Information shown section start

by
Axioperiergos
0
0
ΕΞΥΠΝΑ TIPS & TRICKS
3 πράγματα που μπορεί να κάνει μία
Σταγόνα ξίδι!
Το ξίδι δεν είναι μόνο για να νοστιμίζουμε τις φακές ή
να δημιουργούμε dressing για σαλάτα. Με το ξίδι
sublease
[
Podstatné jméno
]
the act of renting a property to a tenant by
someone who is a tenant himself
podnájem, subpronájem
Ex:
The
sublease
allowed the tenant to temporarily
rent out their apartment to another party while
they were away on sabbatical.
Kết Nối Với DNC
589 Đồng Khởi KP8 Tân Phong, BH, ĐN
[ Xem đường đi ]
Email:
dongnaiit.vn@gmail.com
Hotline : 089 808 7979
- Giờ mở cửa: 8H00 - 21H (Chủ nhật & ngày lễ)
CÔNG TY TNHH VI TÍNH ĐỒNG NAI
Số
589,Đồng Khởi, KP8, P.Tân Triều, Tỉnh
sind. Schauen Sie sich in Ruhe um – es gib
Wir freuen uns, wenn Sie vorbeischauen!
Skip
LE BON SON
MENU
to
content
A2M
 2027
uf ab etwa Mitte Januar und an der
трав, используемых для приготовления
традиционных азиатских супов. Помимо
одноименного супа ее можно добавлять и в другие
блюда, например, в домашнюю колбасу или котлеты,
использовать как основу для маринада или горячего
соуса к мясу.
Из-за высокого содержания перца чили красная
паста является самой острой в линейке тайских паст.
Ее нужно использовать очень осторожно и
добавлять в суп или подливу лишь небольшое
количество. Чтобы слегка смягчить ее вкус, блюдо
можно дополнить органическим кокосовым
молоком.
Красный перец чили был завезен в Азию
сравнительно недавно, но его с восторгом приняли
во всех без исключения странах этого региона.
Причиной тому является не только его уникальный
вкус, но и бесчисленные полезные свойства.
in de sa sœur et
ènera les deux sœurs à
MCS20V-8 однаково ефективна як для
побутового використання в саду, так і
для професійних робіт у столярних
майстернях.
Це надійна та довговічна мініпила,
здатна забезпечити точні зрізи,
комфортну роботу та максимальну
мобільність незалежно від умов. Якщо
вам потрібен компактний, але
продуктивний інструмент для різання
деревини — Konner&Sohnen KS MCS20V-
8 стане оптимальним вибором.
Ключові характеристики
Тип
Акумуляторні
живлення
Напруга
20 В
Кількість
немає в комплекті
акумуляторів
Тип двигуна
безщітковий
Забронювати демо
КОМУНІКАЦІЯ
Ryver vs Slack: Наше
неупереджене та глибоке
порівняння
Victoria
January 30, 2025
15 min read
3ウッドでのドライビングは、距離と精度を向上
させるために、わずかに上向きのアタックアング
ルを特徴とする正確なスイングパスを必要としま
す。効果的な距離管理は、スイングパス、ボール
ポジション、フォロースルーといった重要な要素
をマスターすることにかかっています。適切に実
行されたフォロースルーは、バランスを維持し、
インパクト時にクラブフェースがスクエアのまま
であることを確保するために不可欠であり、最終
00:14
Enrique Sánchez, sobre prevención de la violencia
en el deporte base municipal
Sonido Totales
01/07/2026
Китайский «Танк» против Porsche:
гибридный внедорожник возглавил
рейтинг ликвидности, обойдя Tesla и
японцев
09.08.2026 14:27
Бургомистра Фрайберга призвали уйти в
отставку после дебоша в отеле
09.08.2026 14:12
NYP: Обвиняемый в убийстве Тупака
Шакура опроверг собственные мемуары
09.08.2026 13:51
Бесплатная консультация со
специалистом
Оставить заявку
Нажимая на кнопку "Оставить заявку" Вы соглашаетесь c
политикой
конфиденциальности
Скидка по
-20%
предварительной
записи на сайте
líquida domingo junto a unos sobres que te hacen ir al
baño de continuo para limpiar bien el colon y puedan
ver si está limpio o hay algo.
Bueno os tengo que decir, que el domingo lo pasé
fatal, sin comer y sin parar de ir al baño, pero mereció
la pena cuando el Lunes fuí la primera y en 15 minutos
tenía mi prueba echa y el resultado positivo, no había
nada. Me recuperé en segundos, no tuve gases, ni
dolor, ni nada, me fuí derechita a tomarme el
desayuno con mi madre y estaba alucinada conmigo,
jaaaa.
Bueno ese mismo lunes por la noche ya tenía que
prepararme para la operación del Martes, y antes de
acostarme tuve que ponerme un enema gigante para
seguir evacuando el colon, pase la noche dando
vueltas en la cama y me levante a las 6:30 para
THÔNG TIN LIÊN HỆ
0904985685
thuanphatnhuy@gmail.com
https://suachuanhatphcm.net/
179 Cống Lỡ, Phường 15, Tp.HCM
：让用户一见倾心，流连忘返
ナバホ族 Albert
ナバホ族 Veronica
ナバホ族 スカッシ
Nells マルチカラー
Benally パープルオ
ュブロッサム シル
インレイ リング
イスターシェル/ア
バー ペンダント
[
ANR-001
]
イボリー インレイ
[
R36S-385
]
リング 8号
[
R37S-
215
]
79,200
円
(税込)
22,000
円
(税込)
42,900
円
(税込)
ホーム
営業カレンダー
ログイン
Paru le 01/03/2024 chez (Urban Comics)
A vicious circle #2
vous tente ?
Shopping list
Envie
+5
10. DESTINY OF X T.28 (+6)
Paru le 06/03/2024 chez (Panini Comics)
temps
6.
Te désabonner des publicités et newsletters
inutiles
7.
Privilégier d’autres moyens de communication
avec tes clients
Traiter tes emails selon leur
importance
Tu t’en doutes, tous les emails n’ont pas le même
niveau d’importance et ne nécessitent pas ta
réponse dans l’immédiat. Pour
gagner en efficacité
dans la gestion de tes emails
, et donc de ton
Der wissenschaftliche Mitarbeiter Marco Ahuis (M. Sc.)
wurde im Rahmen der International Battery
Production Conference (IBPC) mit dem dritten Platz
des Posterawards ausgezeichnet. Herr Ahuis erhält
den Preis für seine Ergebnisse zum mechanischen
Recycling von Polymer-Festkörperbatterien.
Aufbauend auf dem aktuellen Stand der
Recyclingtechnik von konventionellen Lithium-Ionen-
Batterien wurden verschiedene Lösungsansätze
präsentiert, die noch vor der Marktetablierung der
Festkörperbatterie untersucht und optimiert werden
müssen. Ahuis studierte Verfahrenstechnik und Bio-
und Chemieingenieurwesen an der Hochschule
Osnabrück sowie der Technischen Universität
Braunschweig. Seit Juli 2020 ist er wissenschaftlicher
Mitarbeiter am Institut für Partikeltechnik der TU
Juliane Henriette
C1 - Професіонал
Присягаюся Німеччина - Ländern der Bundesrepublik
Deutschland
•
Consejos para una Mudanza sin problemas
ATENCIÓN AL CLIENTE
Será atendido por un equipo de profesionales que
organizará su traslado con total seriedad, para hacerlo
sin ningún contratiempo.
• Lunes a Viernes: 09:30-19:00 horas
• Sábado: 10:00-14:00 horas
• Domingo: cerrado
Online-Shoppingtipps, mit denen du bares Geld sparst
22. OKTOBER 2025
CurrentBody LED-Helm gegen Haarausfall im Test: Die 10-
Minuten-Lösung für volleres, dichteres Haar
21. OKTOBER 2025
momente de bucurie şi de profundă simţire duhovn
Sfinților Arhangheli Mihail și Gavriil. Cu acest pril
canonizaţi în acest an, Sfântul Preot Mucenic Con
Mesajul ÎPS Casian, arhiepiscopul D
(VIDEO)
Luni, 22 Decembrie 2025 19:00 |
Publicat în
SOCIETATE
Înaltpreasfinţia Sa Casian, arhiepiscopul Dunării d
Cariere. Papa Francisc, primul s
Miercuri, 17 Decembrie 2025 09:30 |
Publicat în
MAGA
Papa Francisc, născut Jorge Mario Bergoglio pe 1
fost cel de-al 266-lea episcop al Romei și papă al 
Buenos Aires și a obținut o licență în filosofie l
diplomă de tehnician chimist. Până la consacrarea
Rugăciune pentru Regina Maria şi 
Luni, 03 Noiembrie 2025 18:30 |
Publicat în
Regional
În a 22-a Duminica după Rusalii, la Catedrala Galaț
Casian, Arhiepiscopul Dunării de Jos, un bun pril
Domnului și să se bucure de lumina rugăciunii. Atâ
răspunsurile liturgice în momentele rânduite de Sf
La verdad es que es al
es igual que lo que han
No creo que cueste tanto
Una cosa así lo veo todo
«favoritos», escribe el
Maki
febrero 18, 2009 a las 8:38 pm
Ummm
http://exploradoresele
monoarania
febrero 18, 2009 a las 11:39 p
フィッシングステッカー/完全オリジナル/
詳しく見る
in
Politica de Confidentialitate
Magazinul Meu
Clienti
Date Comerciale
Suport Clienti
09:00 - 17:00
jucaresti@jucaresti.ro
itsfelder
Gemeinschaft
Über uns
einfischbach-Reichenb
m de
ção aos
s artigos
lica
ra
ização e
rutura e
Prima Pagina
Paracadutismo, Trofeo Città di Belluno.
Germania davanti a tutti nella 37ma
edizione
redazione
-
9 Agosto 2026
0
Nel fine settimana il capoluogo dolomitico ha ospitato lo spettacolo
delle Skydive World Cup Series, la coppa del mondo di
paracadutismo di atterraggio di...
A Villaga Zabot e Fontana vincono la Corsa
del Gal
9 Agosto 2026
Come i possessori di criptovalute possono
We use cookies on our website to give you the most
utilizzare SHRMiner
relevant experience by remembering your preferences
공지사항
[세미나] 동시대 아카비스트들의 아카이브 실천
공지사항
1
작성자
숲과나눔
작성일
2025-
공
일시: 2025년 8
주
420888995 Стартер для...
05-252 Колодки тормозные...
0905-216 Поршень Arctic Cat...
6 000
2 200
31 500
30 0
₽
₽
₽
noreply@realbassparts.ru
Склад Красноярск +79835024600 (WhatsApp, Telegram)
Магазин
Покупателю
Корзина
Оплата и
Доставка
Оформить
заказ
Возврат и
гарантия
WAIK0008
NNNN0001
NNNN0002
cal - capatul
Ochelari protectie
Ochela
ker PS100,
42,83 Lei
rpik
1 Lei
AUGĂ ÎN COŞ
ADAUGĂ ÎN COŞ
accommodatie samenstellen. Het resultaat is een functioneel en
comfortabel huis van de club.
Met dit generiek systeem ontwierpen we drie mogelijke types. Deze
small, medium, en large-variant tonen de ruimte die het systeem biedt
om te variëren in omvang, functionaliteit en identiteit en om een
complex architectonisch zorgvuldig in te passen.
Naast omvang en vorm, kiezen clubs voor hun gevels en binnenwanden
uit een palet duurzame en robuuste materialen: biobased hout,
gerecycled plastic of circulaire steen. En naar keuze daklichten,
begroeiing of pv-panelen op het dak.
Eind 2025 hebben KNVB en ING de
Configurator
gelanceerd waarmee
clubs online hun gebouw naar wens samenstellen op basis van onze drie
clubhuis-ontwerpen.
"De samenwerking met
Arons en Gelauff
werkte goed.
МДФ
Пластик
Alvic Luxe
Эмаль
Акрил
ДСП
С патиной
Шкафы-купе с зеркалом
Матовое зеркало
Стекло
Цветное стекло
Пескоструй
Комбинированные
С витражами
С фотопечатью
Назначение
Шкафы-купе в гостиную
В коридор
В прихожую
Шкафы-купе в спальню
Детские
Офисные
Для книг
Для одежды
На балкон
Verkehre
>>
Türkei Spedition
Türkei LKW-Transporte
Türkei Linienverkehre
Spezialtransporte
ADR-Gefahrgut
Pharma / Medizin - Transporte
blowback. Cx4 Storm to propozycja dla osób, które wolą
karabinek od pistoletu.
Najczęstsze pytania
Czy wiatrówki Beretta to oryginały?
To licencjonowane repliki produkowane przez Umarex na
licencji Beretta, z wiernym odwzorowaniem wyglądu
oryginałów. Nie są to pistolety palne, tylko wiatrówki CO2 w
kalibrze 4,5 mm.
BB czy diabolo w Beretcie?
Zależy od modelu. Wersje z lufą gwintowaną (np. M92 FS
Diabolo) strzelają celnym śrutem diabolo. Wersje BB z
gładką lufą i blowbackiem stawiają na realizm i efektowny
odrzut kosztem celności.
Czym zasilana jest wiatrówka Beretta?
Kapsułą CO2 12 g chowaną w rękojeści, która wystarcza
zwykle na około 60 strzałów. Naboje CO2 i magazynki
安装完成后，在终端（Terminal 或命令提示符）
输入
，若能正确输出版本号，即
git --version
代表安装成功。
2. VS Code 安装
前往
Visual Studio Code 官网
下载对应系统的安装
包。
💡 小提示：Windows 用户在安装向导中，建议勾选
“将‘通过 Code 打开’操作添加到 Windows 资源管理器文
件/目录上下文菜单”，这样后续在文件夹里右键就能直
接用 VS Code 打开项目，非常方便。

Information shown section end

## Problem
Your task is to reproduce the entries exactly, starting at the first line and ending with the line containing "Ее нужно использовать очень осторожно и".

## Exercise output
by
Axioperiergos
0
0
ΕΞΥΠΝΑ TIPS & TRICKS
3 πράγματα που μπορεί να κάνει μία
Σταγόνα ξίδι!
Το ξίδι δεν είναι μόνο για να νοστιμίζουμε τις φακές ή
να δημιουργούμε dressing για σαλάτα. Με το ξίδι
sublease
[
Podstatné jméno
]
the act of renting a property to a tenant by
someone who is a tenant himself
podnájem, subpronájem
Ex:
The
sublease
allowed the tenant to temporarily
rent out their apartment to another party while
they were away on sabbatical.
Kết Nối Với DNC
589 Đồng Khởi KP8 Tân Phong, BH, ĐN
[ Xem đường đi ]
Email:
dongnaiit.vn@gmail.com
Hotline : 089 808 7979
- Giờ mở cửa: 8H00 - 21H (Chủ nhật & ngày lễ)
CÔNG TY TNHH VI TÍNH ĐỒNG NAI
Số
589,Đồng Khởi, KP8, P.Tân Triều, Tỉnh
sind. Schauen Sie sich in Ruhe um – es gib
Wir freuen uns, wenn Sie vorbeischauen!
Skip
LE BON SON
MENU
to
content
A2M
 2027
uf ab etwa Mitte Januar und an der
трав, используемых для приготовления
традиционных азиатских супов. Помимо
одноименного супа ее можно добавлять и в другие
блюда, например, в домашнюю колбасу или котлеты,
использовать как основу для маринада или горячего
соуса к мясу.
Из-за высокого содержания перца чили красная
паста является самой острой в линейке тайских паст.
Ее нужно использовать очень осторожно и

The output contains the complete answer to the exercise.